Gut microbiome diversity is inversely associated with arterial stiffness
Gut microbial diversity is associated with lower arterial stiffness in womenLiterature - Menni C, Lin C, Cecelja M, et al. - Eur Heart J 2018;39:2390–2397
Introduction and methods
The gut microbiome, an important regulator of systemic inflammation, glucose tolerance, and insulin sensitivity, may influence vascular disease through oxidative stress and inflammation . Arterial stiffness, measured by pulse wave velocity (PWV), is an independent predictor of CV risk . Inflammation contributes to the development of arterial stiffness. Therefore, a relationship between gut microbiome composition and arterial stiffness was hypothesized.
In this study, the association between arterial stiffness and gut microbiome composition was evaluated, by examining relationships between PWV and microbiome diversity, as well as between PWV and specific operational taxonomic units (OTUs).
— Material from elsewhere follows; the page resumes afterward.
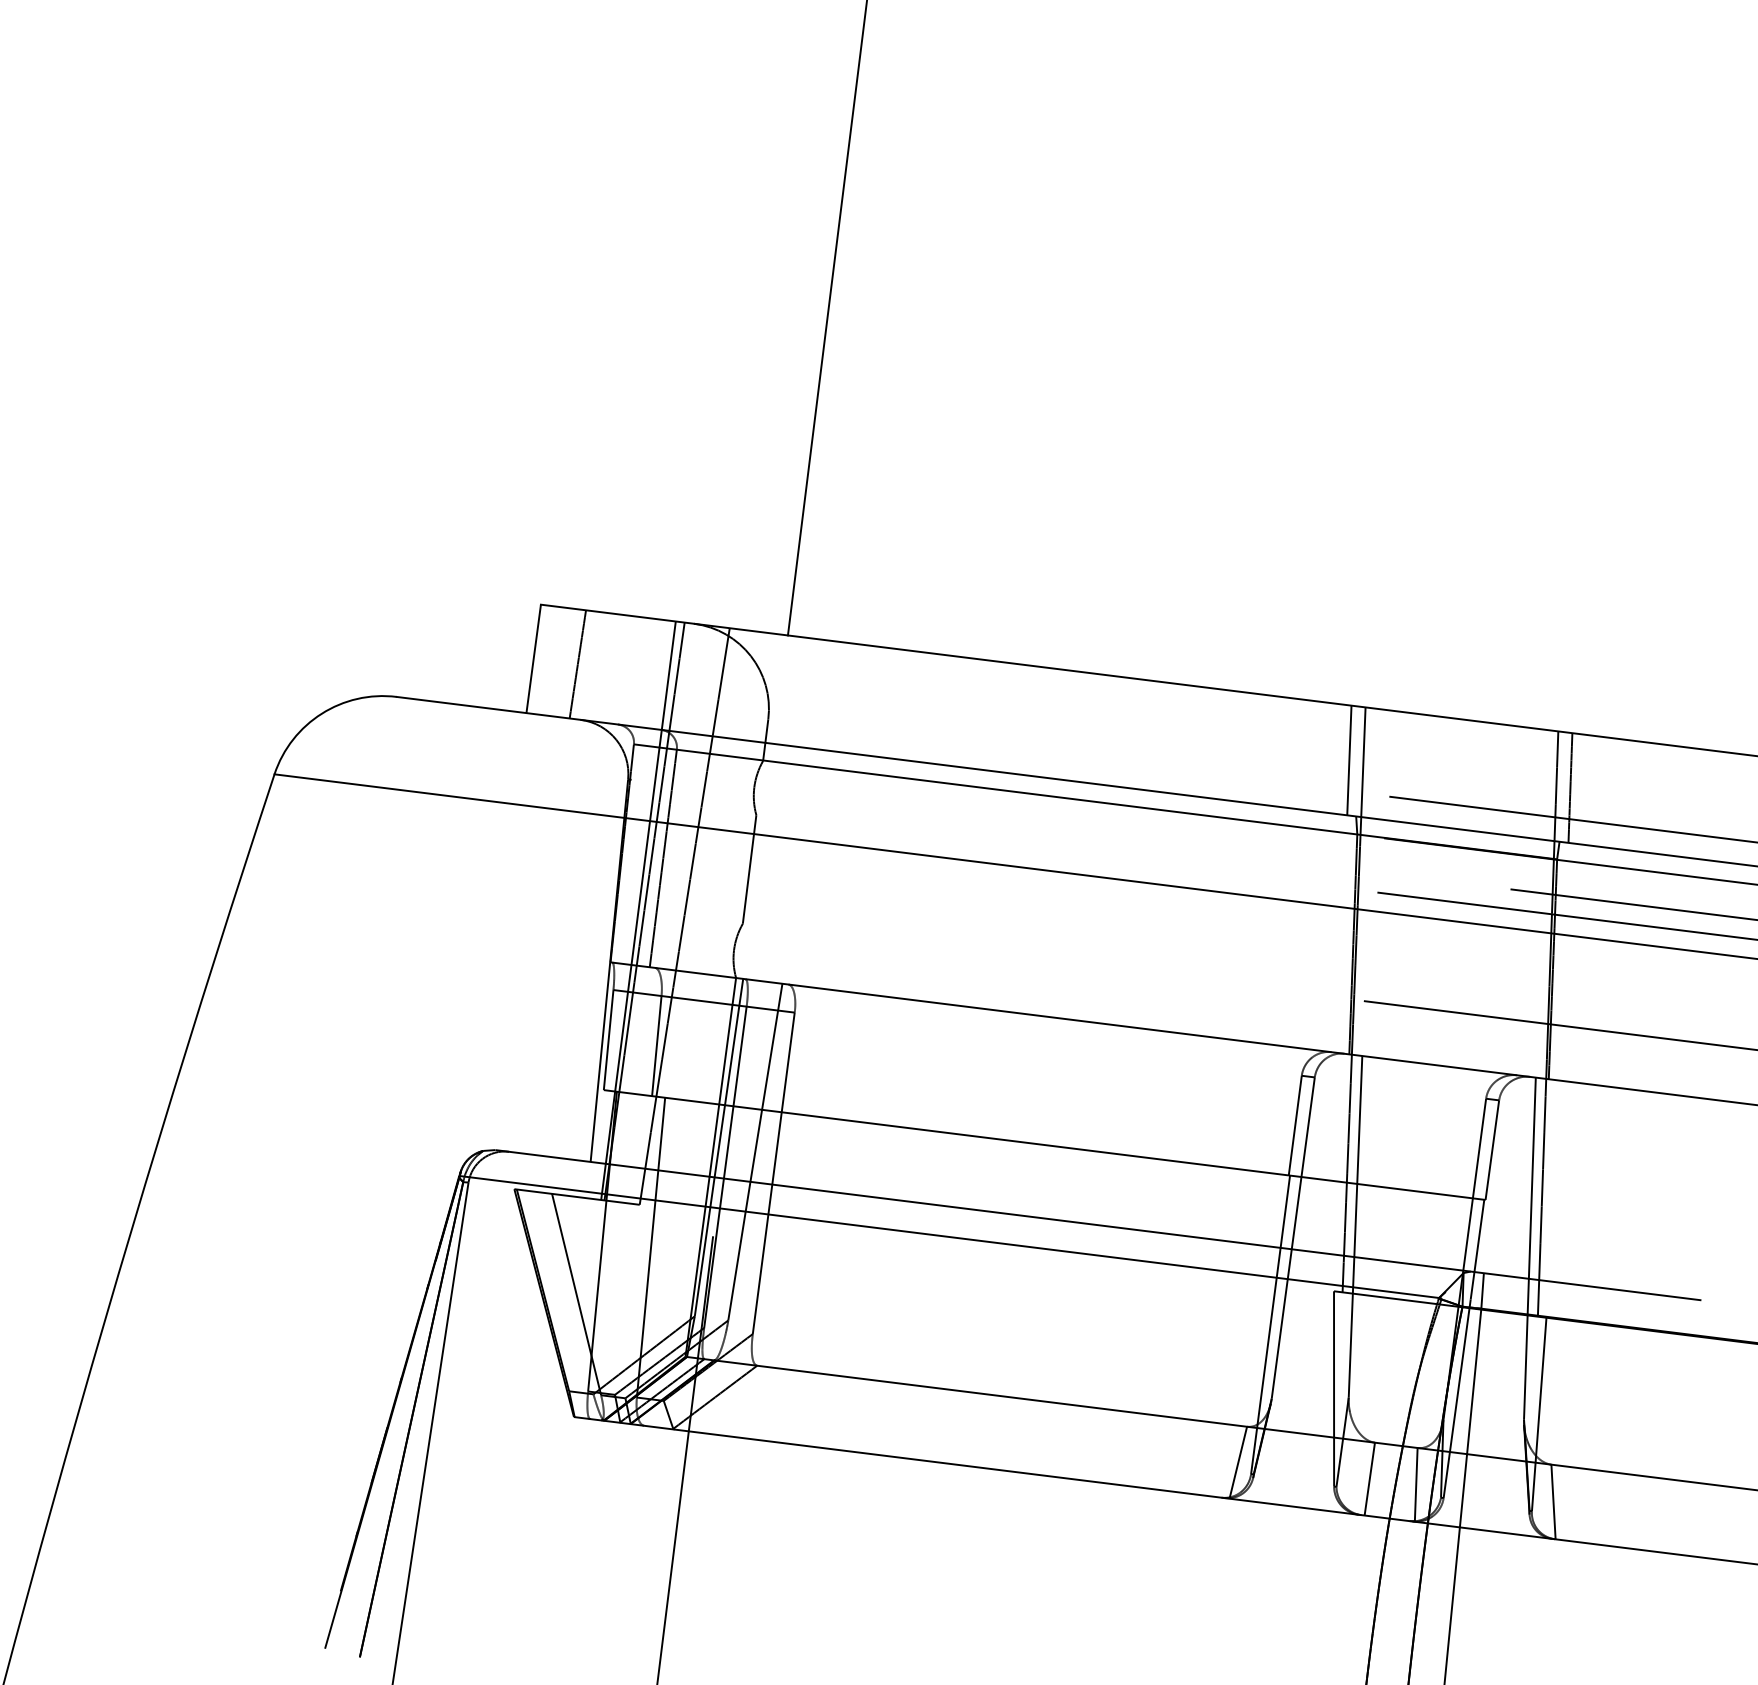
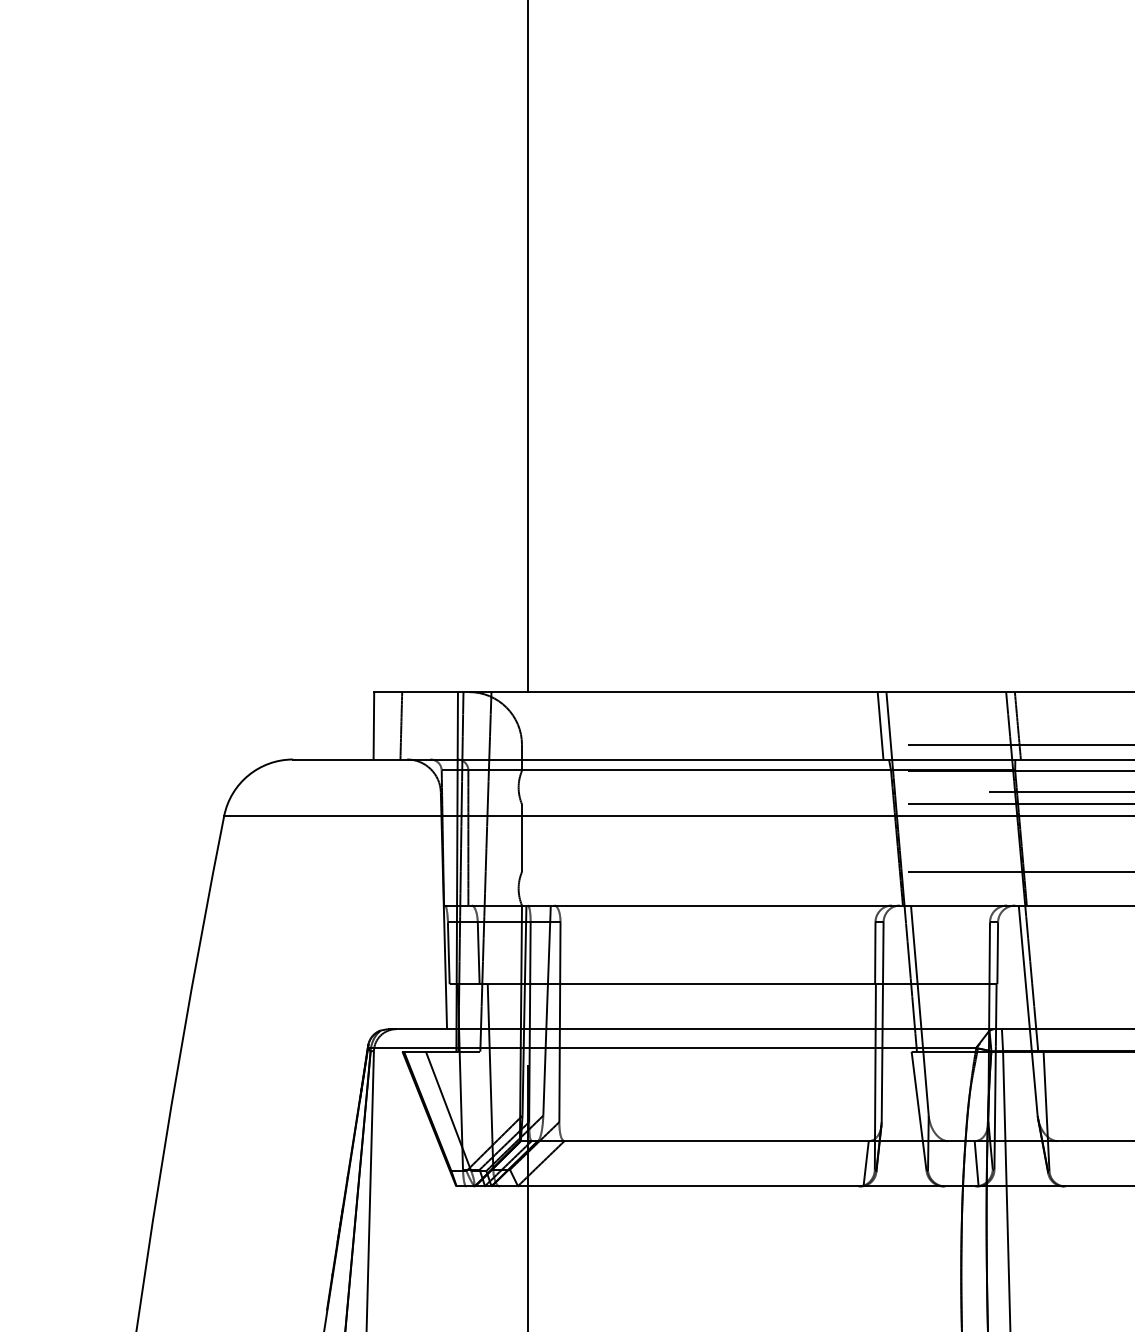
line: (1369, 1478) -> (947, 1163), removed
line: (1552, 1501) -> (1061, 1163), removed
Moreover, it was assessed whether the associations between arterial stiffness and the microbiome are mediated by the specific circulating metabolites phenylacetylglutamine, trimethylamine oxide (TMAO), and the antioxidant indoleproprionate (IPA).
For this purpose, data from 617 female twins aged 40-79 years were analyzed, who were included in the TwinsUK registry [3,4]. Those eligible for the analysis had PWV and serum metabolites measurements, as well as gut microbiome composition determined by 16S rRNA gene sequencing. The 10-year atherosclerotic CV disease (ASCVD) risk was calculated based on age, gender, total and high density lipoprotein cholesterol, smoking status, blood pressure (BP) and use of BP-lowering medications, as well as type 2 diabetes (T2DM).
- Indices of gut microbiome diversity were significantly associated with PWV (Shannon: Beta = -0.26±0.07; P=9x10-5, Simpson: Beta = -0.18±0.07; P=10-3) after adjusting for age, body mass index (BMI), mean arterial BP, and family relatedness.
- Seven OTUs were significantly and negatively associated with PWV (false discovery rate < 0.05): two from the Ruminococcaceae family, one from the Rikenellaceae and one from the Clostridiaceae, one from the Barnesiellaceae family, one of the Clostridiaceae family, and the genus Odoribacter.
- After adjusting for smoking, alcohol intake, physical activity, fiber and omega 3 intake, adherence to a Mediterranean diet, socioeconomic status, proton pump inhibitors, antibiotics use, uric acid, the 10-year ASCVD risk score, and CRP levels, the results remained consistent.
- PWV remained significantly associated with gut microbiome composition after adjusting for visceral fat mass and insulin resistance, with each standard deviation of the microbial abundances contributing an effect size of -0.12 to -0.27 on PWV (P values ranging from 0.002 to 3x10-5).
- The associations between PWV and gut microbiome diversity and specific OTUs were attenuated after adjustment for phenylacetylglutamine, TMAO, and the antioxidant IPA, but remained significant. After adjusting for age, BMI, and mean arterial BP, the overall proportion of variance explained by microbiome factors is 8.3% (95%CI: 4.32–12.4%).
In a study of middle-aged female twins, the composition of the gut microbiome was strongly correlated with arterial stiffness, independently of traditional risk factors. These data suggest that targeting the gut microbiome with specific therapies might improve arterial stiffness.
In their editorial article, Laurent and Bruno  emphasize the most important finding of the study by Menni et al.: arterial stiffness is significantly correlated with gut microbiome, and this association is only marginally mediated by a large number of traditional risk factors. Although age and mean BP can explain up to 50% of arterial stiffness, the authors comment positively on the finding of gut microbiome being able to explain 4-8% of the arterial stiffness variance. They also discuss the limitations of the study, including the lack of endotoxemia markers measurements, the fact that dietary fats were not explored, the cross-sectional study design, and the homogeneity of the study sample, composed of middle-aged female twins. The authors conclude: ‘… the study by Menni et al. provides a valuable contribution to the ongoing research on the relationship between arterial stiffness and inflammation. The authors demonstrated that it was possible to capture, through the characterization of the gut microbiome, a part of the CV risk that was not explained by classical risk factors. These data suggest that the gut microbiome may act as a third player in the inflammation–stiffness relationship.’